With TSMC's growth looking like it is accelerating over prior months, June's revenue would have to fall 8.4% compared to May's number for the company to come in at the top end of its revenue guidance. I don't see that happening with rising AI demand, and the company is well positioned for a substantial revenue beat.

With the stock trading at a historically reasonable 16 times forward earnings, investors can confidently take a position in a company that will benefit from AI proliferation, regardless of which GPU or software company a customer buys products from.

2. DigitalOcean

Training AI models isn't easy work for a traditional PC. Any user interested in learning the fundamentals of AI, like machine learning (ML), often needs to bulk up on computing power, and that requires turning to the cloud. By renting a computer off-site, a user can access more computing power at an affordable rate.

While many of the largest tech companies have their cloud computing offering, they don't specialize in catering to a small business or an individual user. That's where DigitalOcean comes in. With more than 147,000 customers (up 43% year over year), it has a large following that uses its cloud computing capabilities.
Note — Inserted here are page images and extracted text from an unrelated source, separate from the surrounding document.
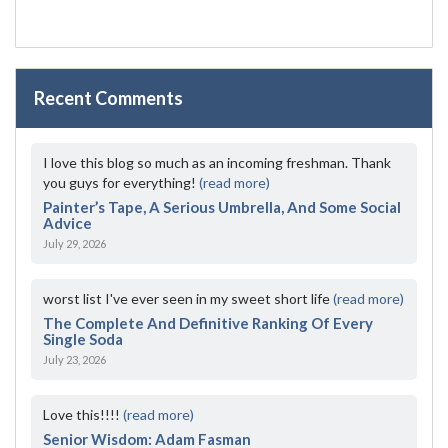
Recent Comments
I love this blog so much as an incoming freshman. Thank
you guys for everything!
(read more)
Painter’s Tape, A Serious Umbrella, And Some Social
Advice
July 29, 2026
worst list I've ever seen in my sweet short life
(read more)
The Complete And Definitive Ranking Of Every
Single Soda
July 23, 2026
Love this!!!!
(read more)
Senior Wisdom: Adam Fasman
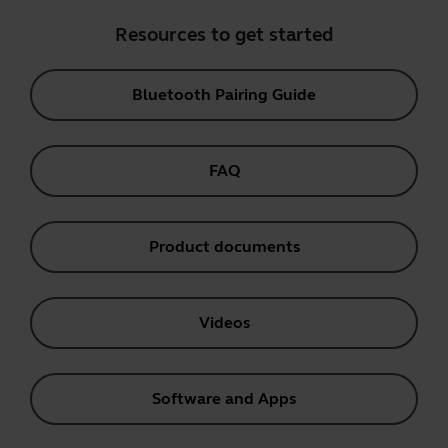
Resources to get started
Bluetooth Pairing Guide
FAQ
Product documents
Videos
Software and Apps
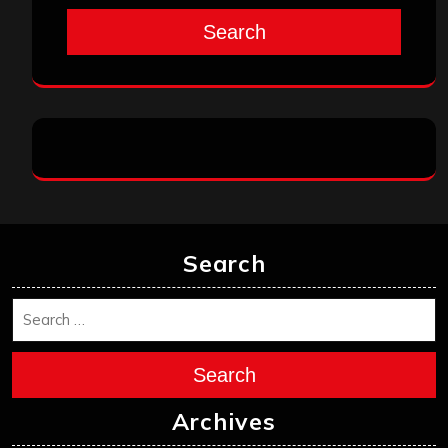
Search
Search
Search
Archives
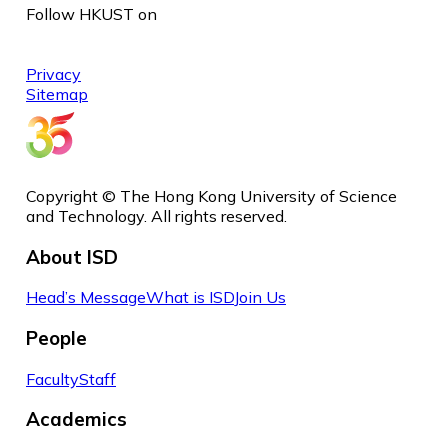
Follow HKUST on
Privacy
Sitemap
Copyright © The Hong Kong University of Science
and Technology. All rights reserved.
About ISD
Head’s Message
What is ISD
Join Us
People
Faculty
Staff
Academics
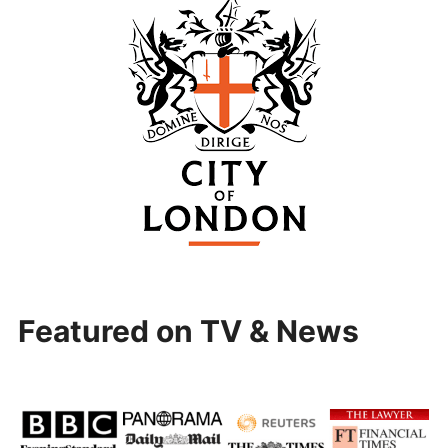
Featured on TV & News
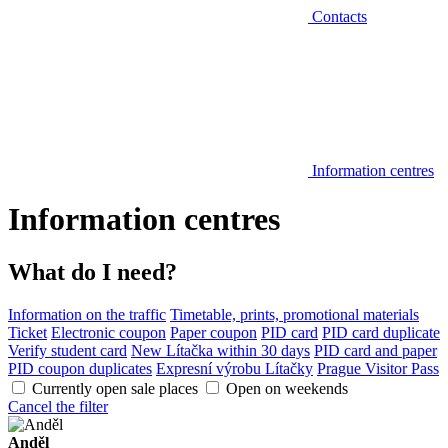
Contacts
Information centres
Information centres
What do I need?
Information on the traffic
Timetable, prints, promotional materials
Ticket
Electronic coupon
Paper coupon
PID card
PID card duplicate
Verify student card
New Lítačka within 30 days
PID card and paper
PID coupon duplicates
Expresní výrobu Lítačky
Prague Visitor Pass
Currently open sale places
Open on weekends
Cancel the filter
Anděl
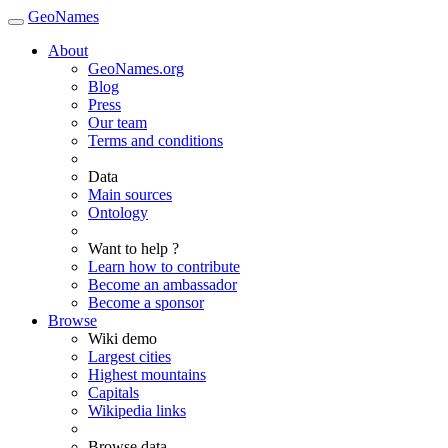
GeoNames
About
GeoNames.org
Blog
Press
Our team
Terms and conditions
Data
Main sources
Ontology
Want to help ?
Learn how to contribute
Become an ambassador
Become a sponsor
Browse
Wiki demo
Largest cities
Highest mountains
Capitals
Wikipedia links
Browse data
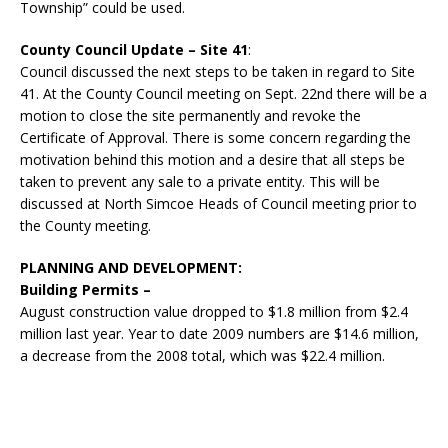
Township” could be used.
County Council Update – Site 41
:
Council discussed the next steps to be taken in regard to Site
41. At the County Council meeting on Sept. 22nd there will be a
motion to close the site permanently and revoke the
Certificate of Approval. There is some concern regarding the
motivation behind this motion and a desire that all steps be
taken to prevent any sale to a private entity. This will be
discussed at North Simcoe Heads of Council meeting prior to
the County meeting.
PLANNING AND DEVELOPMENT:
Building Permits –
August construction value dropped to $1.8 million from $2.4
million last year. Year to date 2009 numbers are $14.6 million,
a decrease from the 2008 total, which was $22.4 million.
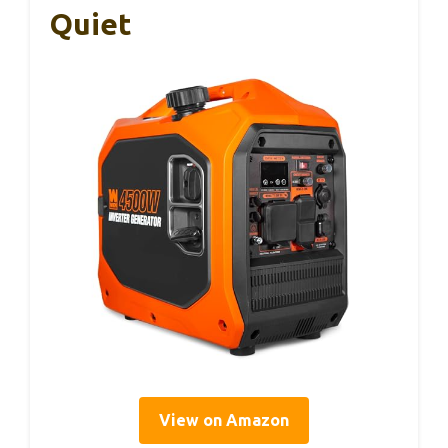
Quiet
View on Amazon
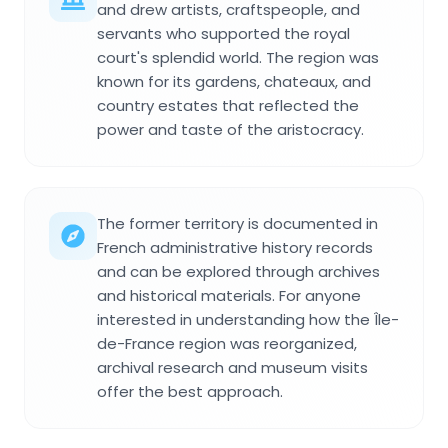
and drew artists, craftspeople, and
servants who supported the royal
court's splendid world. The region was
known for its gardens, chateaux, and
country estates that reflected the
power and taste of the aristocracy.
The former territory is documented in
French administrative history records
and can be explored through archives
and historical materials. For anyone
interested in understanding how the Île-
de-France region was reorganized,
archival research and museum visits
offer the best approach.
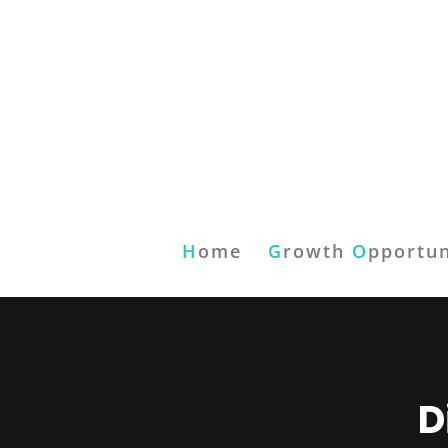
H
ome
G
rowth
O
pportun
D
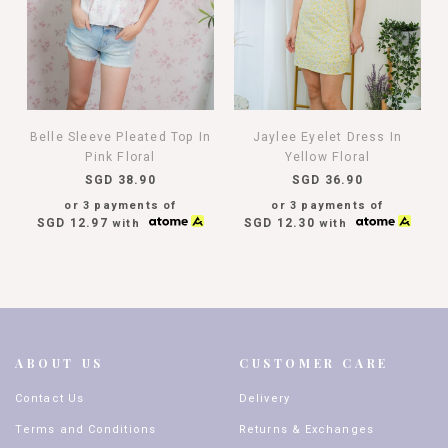
Belle Sleeve Pleated Top In
Jaylee Eyelet Dress In
Pink Floral
Yellow Floral
SGD 38.90
SGD 36.90
or 3 payments of
or 3 payments of
SGD 12.97
SGD 12.30
with
with
ABOUT US
CUSTOMER CARE
Contact Us
Delivery
Terms and Conditions
Returns & Exchanges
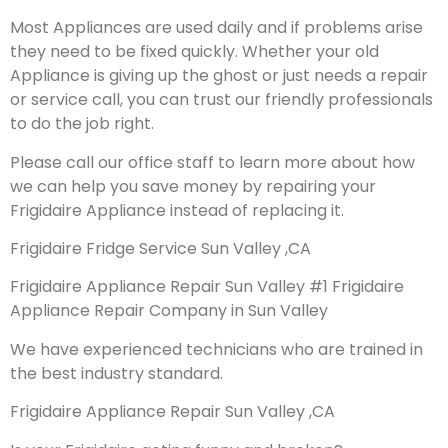
Most Appliances are used daily and if problems arise
they need to be fixed quickly. Whether your old
Appliance is giving up the ghost or just needs a repair
or service call, you can trust our friendly professionals
to do the job right.
Please call our office staff to learn more about how
we can help you save money by repairing your
Frigidaire Appliance instead of replacing it.
Frigidaire Fridge Service Sun Valley ,CA
Frigidaire Appliance Repair Sun Valley #1 Frigidaire
Appliance Repair Company in Sun Valley
We have experienced technicians who are trained in
the best industry standard.
Frigidaire Appliance Repair Sun Valley ,CA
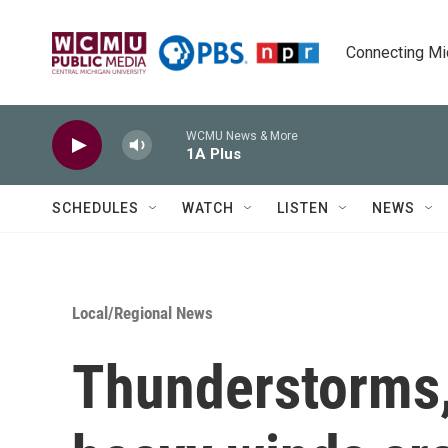
Skip to main content
Connecting Mich
WCMU News & More
1A Plus
SCHEDULES
WATCH
LISTEN
NEWS
Local/Regional News
Thunderstorms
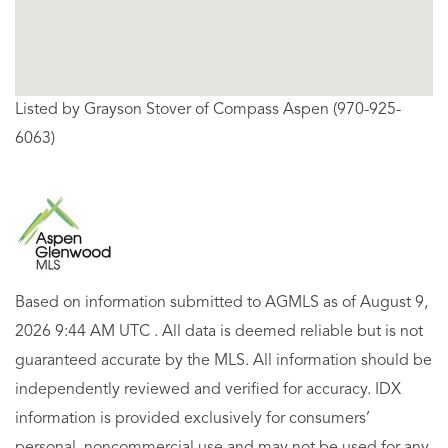
Listed by Grayson Stover of Compass Aspen (970-925-
6063)
Based on information submitted to AGMLS as of August 9,
2026 9:44 AM UTC . All data is deemed reliable but is not
guaranteed accurate by the MLS. All information should be
independently reviewed and verified for accuracy. IDX
information is provided exclusively for consumers’
personal, noncommercial use and may not be used for any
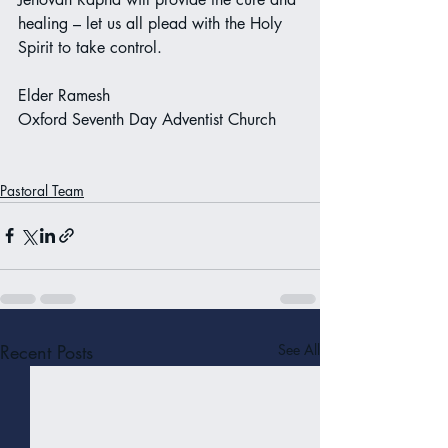
healing – let us all plead with the Holy 
Spirit to take control. 
Elder Ramesh 
Oxford Seventh Day Adventist Church
Pastoral Team
Recent Posts
See All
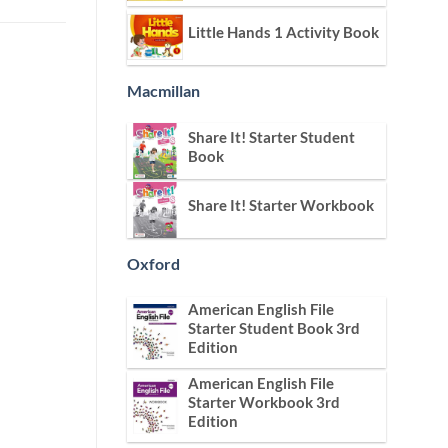
Little Hands 1 Activity Book
Macmillan
Share It! Starter Student
Book
Share It! Starter Workbook
Oxford
American English File
Starter Student Book 3rd
Edition
American English File
Starter Workbook 3rd
Edition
As AI becomes more integrated into business platforms, DigitalOcean will likely see increased demand, as clients will have to upgrade to more powerful systems to run their models.

This will help boost its business, although it's already doing quite well for itself. In the first quarter, revenue rose 30%, and the company produced positive free cash flow, although it is still unprofitable. But it is moving in the right direction, as its operating expenses only rose 12% once one-time restructuring charges are removed from the equation.

Cloud computing is a massive market opportunity and is expected to increase rapidly over the next decade. With DigitalOcean playing in a vital portion of that market (individual developers and small businesses), it has a long growth runway. Still, the stock trades at a cheap valuation.

DOCN PS Ratio Chart

DOCN PS Ratio data by YCharts. PS = price to sales.

DigitalOcean is a reasonably priced stock at 7 times sales that could see increased business thanks to the AI boom. I think it's an excellent buy here, but investors must hold on to it for a few years to fully realize its potential.